* _Passage provided_
┌────────
Wash me thoroughly from my iniquity And cleanse me from my sin.

“See? There. That’s more like it…”

O God, shatter their teeth in their mouth; Break out the fangs of the young lions, O LORD.

“No! Bad David! No biscuit!”

“Whatcha got for me, Jesus?”

You have heard that it was said, "You shall love your neighbor and hate your enemy. But I say to you, love your enemies and pray for those who persecute you, so that you may be sons of your Father who is in heaven; for He causes His sun to rise on the evil and the good, and sends rain on the righteous and the unrighteous. For if you love those who love you, what reward do you have?

“Aw, yeah. That’s the stuff.”

“David, have you met this guy? I think you should probably meet this guy.”

6 February 2015

I brought my Go board into work today because Jon mentioned that he was interested in learning how to play. Maybe I’ll finally get to start playing regularly. Yet one more example of how much better life is here.

Speaking of which, I spent all night dreaming about high-stress situations, only to wake up and realize that life is actually so much easier than I was dreaming. For some reason we had moved back to KAUST, and I was trying to justify it to ourselves and to our family. Meanwhile, we were apparently expecting guests for some kind of two-week visit, and I was stressing out about having scheduled activities–notably a schedule of who would be preparing food–ahead of time. Doesn’t even make sense; but I certainly felt better once I was awake.

We had a meeting scheduled with Seagate today to talk about the storage system for Saga; but they’ve just cancelled at the last minute. Quite frustrating that we weren’t told until 10 minutes before the meeting: I was feeling pretty bad this morning, and had been contemplating working from home today. Still, maybe it’s for the best: maybe it’s better that I not try to work from home. Better to communicate with Aaron, after all.

I passed Aaron some docs for Slurm, but it’s certainly not finished. Still, I also gave him links to all the source material in the existing user guide, so he has something to look at, anyway.

I need to port our notes from the bench review into the github issues, and review my flagged email in general.

At home, I want to go through all the inboxes and pay bills. Horray for the weekend.

Meanwhile, I still need to finish up that pam stack for local passwords and Google OTP.

Oh: and I need to send Thomas a picture of the chair we got!

5 February 2015

Home

I finally got curtain brackets mounted in the family room, though no curtains are hung yet. Last night my drill battery died, and I ended up with a drill bit stuck in the wall; but now it’s out, anchors in, and brackets hung. Tonight, curtains.
└────────
* _Data listing_
┌────────
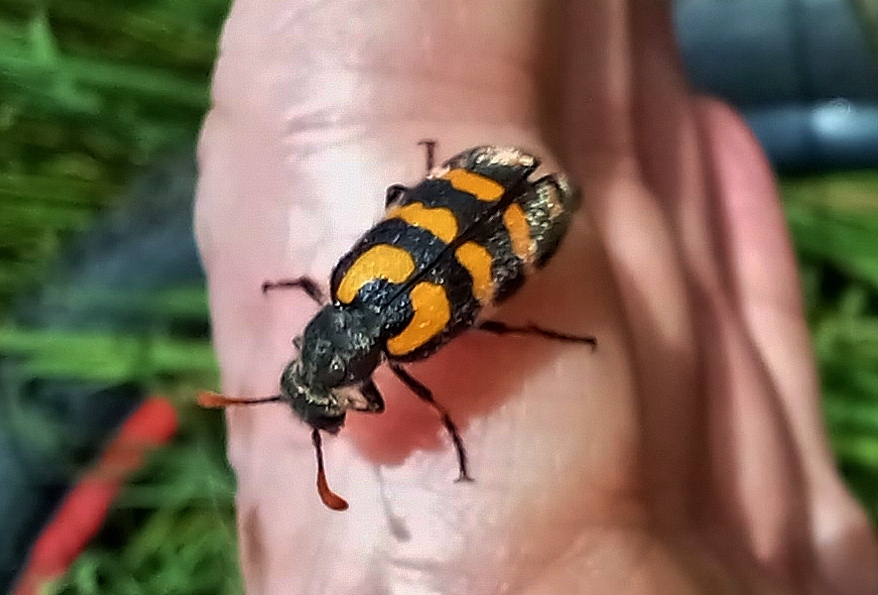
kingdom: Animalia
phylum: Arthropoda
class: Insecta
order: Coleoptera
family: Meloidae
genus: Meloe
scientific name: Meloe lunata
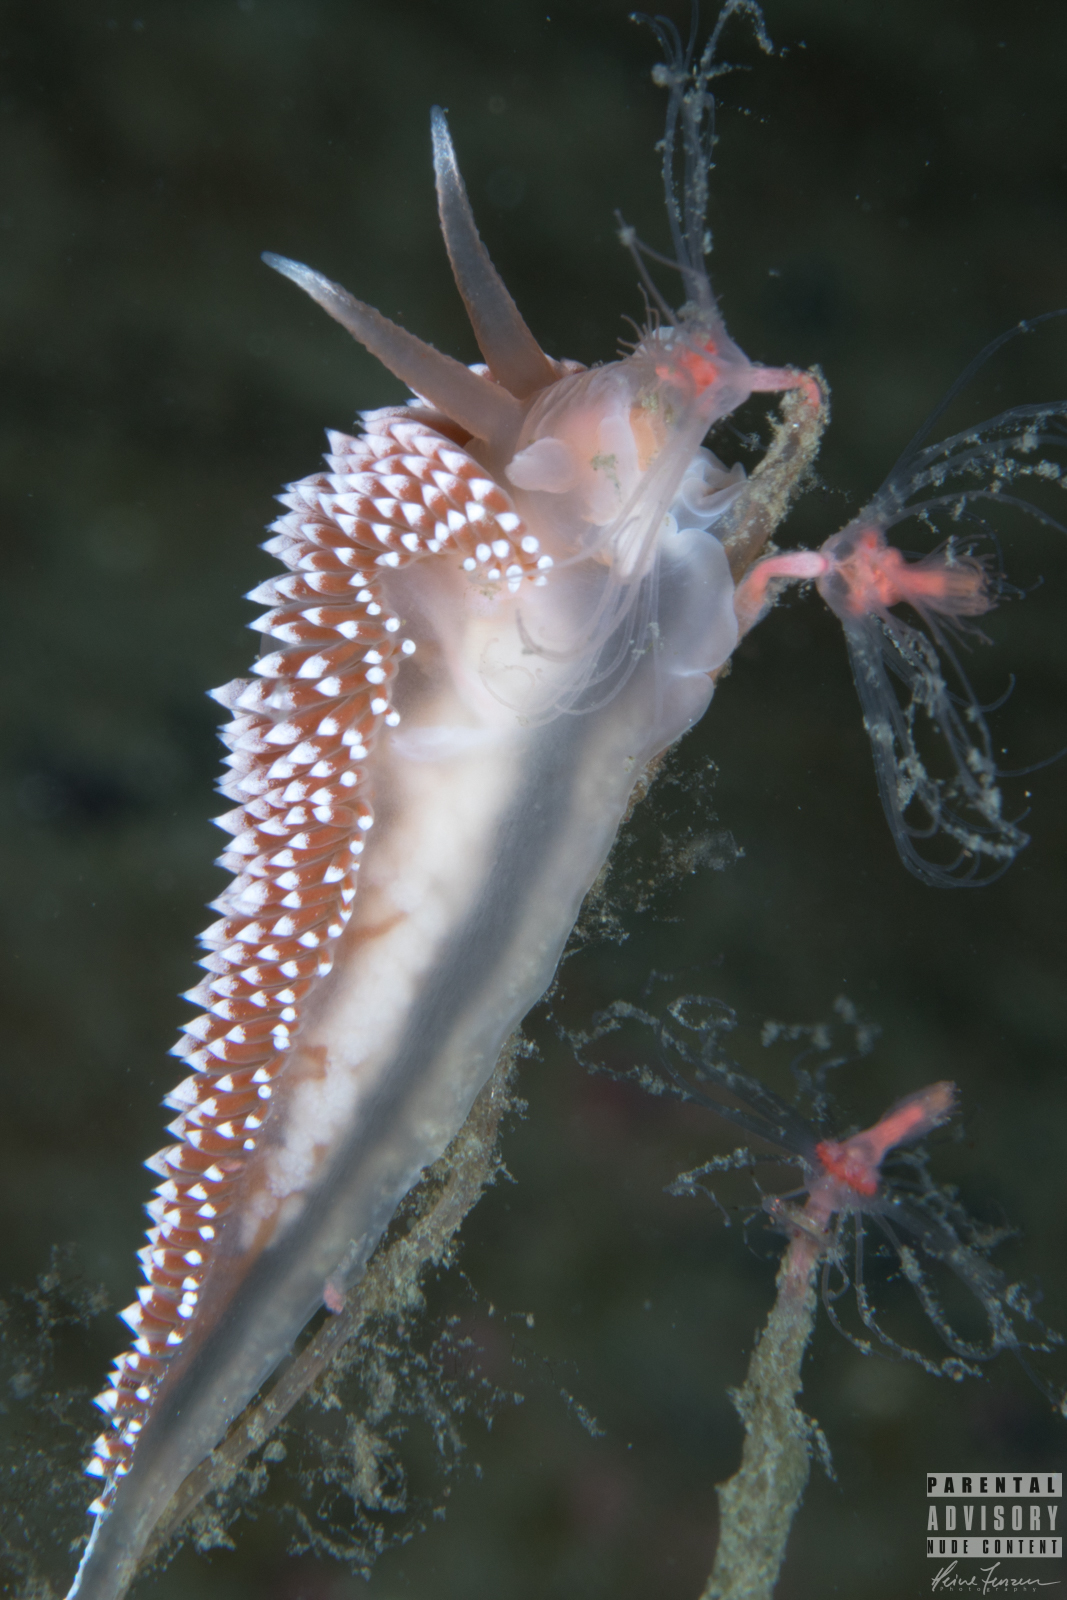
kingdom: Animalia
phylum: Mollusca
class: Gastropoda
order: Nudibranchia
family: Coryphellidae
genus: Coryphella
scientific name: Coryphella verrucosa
└────────
┌────────
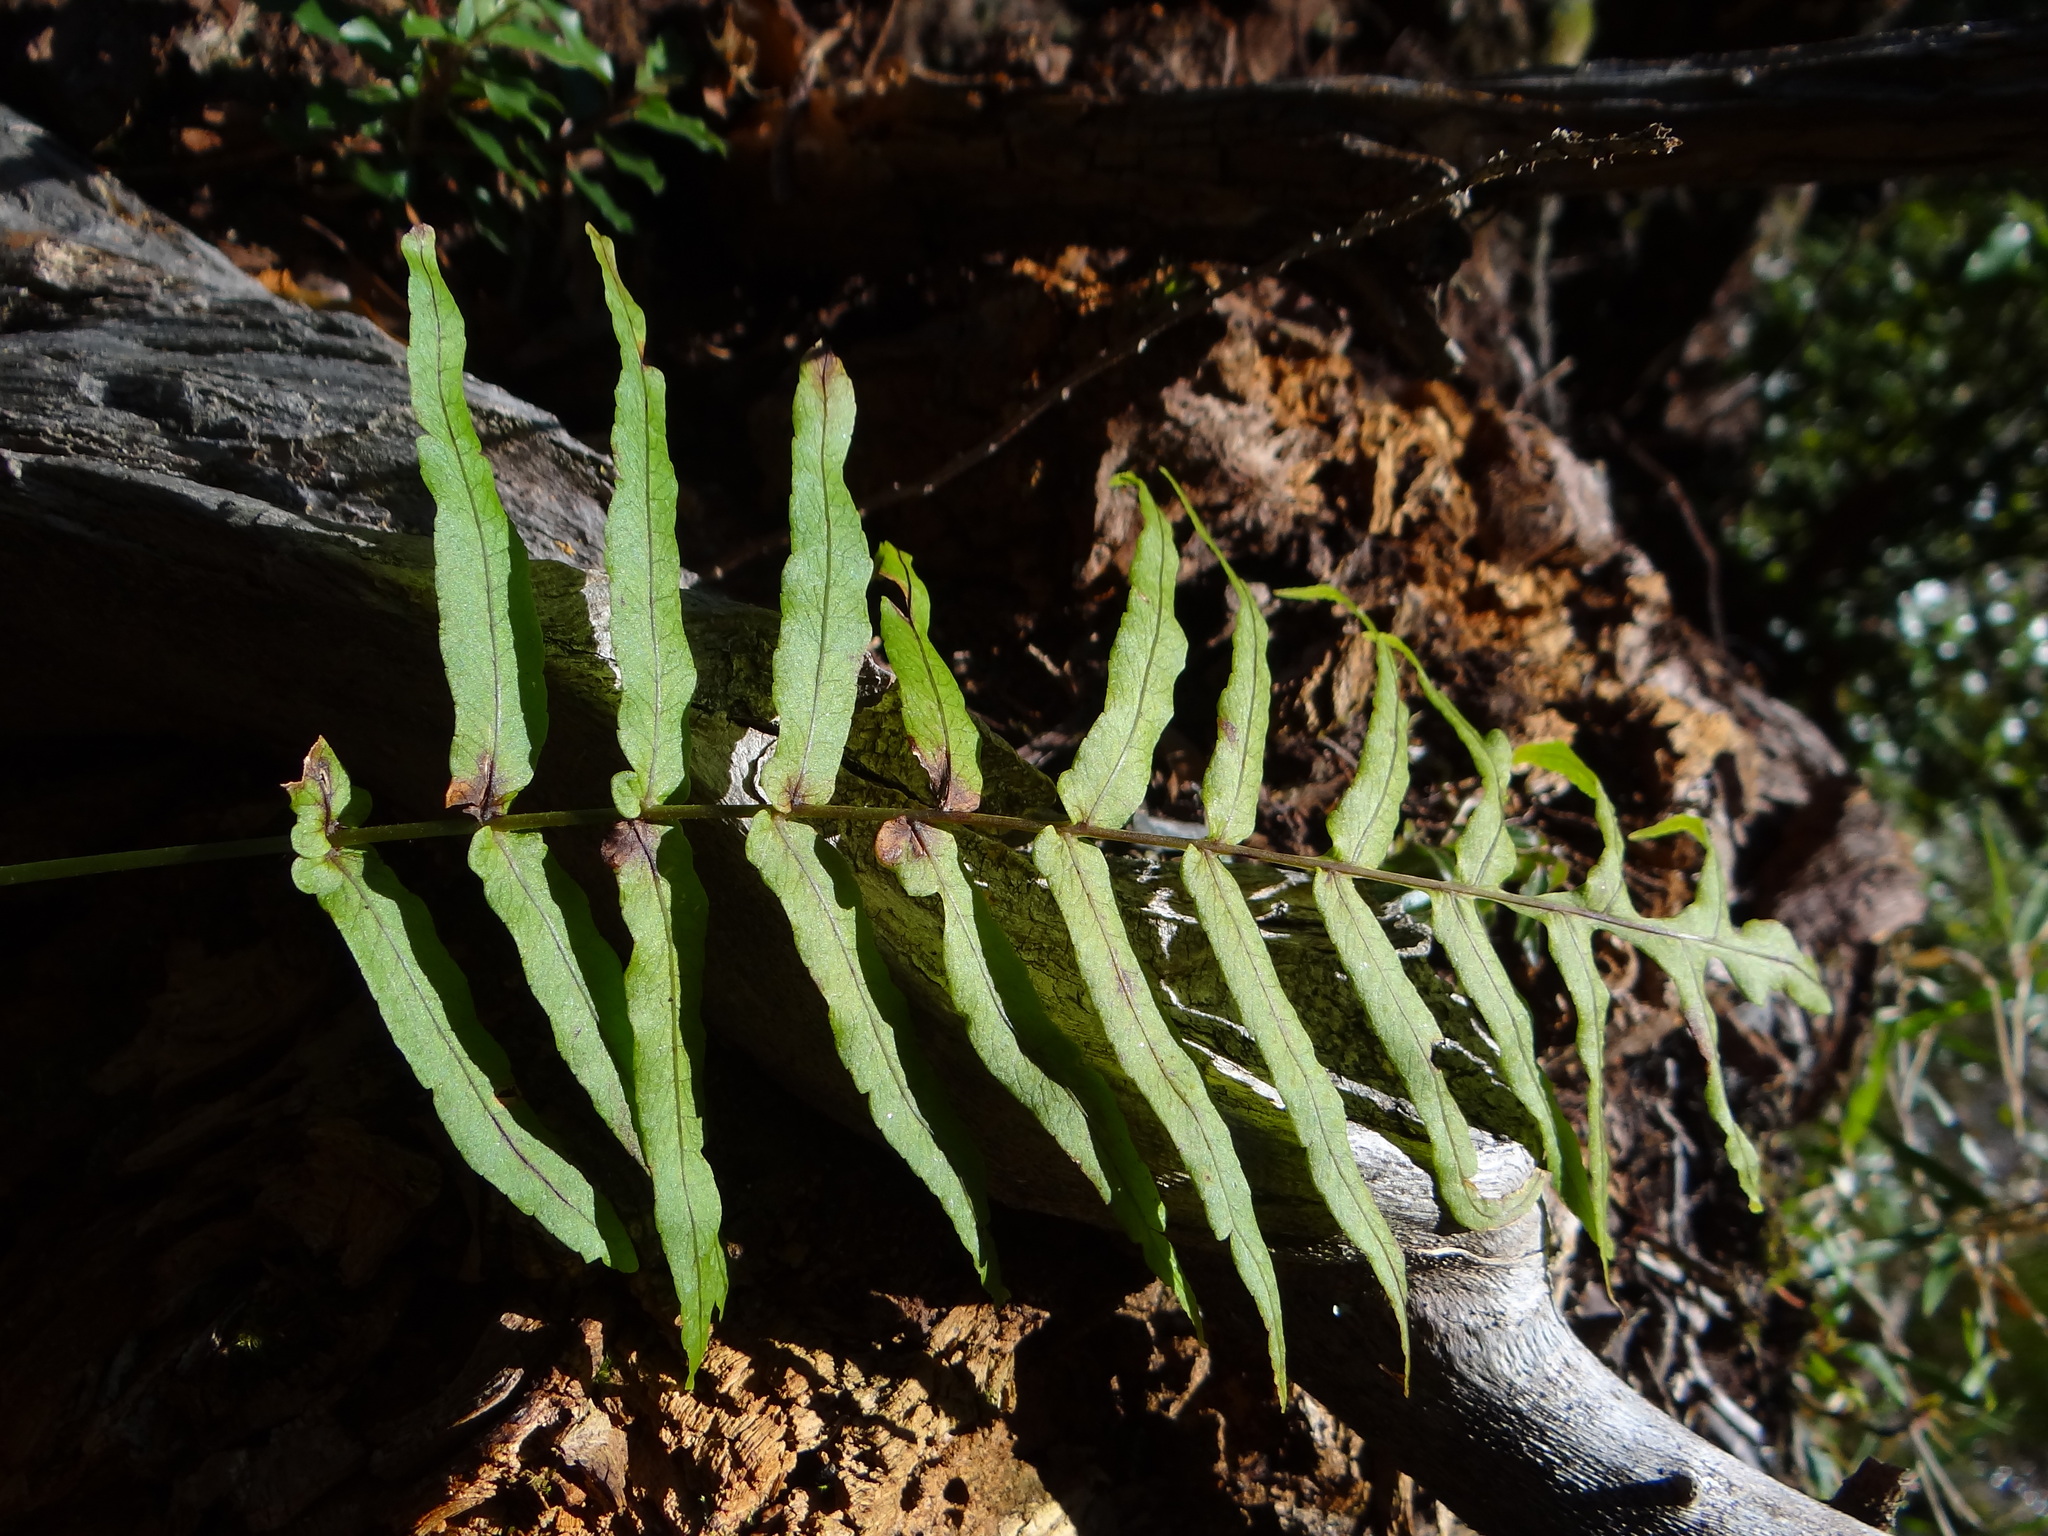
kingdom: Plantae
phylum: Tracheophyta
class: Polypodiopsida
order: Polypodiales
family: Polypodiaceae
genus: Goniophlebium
└────────
* _Set of tasks_
1) Copy out the journal excerpt from "I passed Aaron" to "and Google OTP.".
2) Resume the journal excerpt right after its final sentence and keep writing.

* _Responses per task_
1)
I passed Aaron some docs for Slurm, but it’s certainly not finished. Still, I also gave him links to all the source material in the existing user guide, so he has something to look at, anyway.

I need to port our notes from the bench review into the github issues, and review my flagged email in general.

At home, I want to go through all the inboxes and pay bills. Horray for the weekend.

Meanwhile, I still need to finish up that pam stack for local passwords and Google OTP.

2)
Tech

My piratebox still won’t install the software from the usb stick, claiming that the storage device is full. Since there’s plenty of space left on the usb stick, I can only assume it’s talking about the internal storage. Maybe I flashed it incorrectly? Or maybe a previous failed install has left it without some space it exepcts to have? Or maybe I need to do some kind of reset?

In any case, I was able to telnet in, re-flashed the firmware manually, hit the reset button for good measure, and then tried installing again from install_piratebox.zip. This time it worked, and I have a “PirateBox” ssid once again following me around. I must admit, though: I’m a bit disappointed by the “new, responsive” layout. I think it’s really only the media browser that has improved.

I don’t know that I’m going to do anything about it today, but I’d really like to install OpenProject on civilfritz. I think it would help Andi and me work together to get projects done at home.

CU

We had a meeting with Peak and IBM storage about a possible replacement for the existing home and projects storage N-series system. They are proposing a black-box GPFS system “IBM StoreWise v7000 Unified” which I should look into further. They have also mentioned ESS nee GSS (hopefully still a grey-box solution), though they didn’t have many details on what that would look like. They weren’t even sure if it’s running Linux or AIX. (I’m hoping that their first instinct was wrong, and that it’s Linux on Power.)

We have a talk scheduled about upgrading the PetaLibrary. I specifically am of the opinion that we should be using the PetaLibrary to house home and projects. The way I see it, we should have two independent filesets, /pl/home/ and /pl/projects/, and just NFS export and snapshot each of them. We could even still have each home and project directory be a dependent fileset underneath, if we want.

I’m going to keep working on the user guide today. Hopefully I’ll have a batch queueing / slurm guide to give to Aaron by tomorrow.

I also need to work on a local passwords pam config to tick off the last of my performance plan post-its.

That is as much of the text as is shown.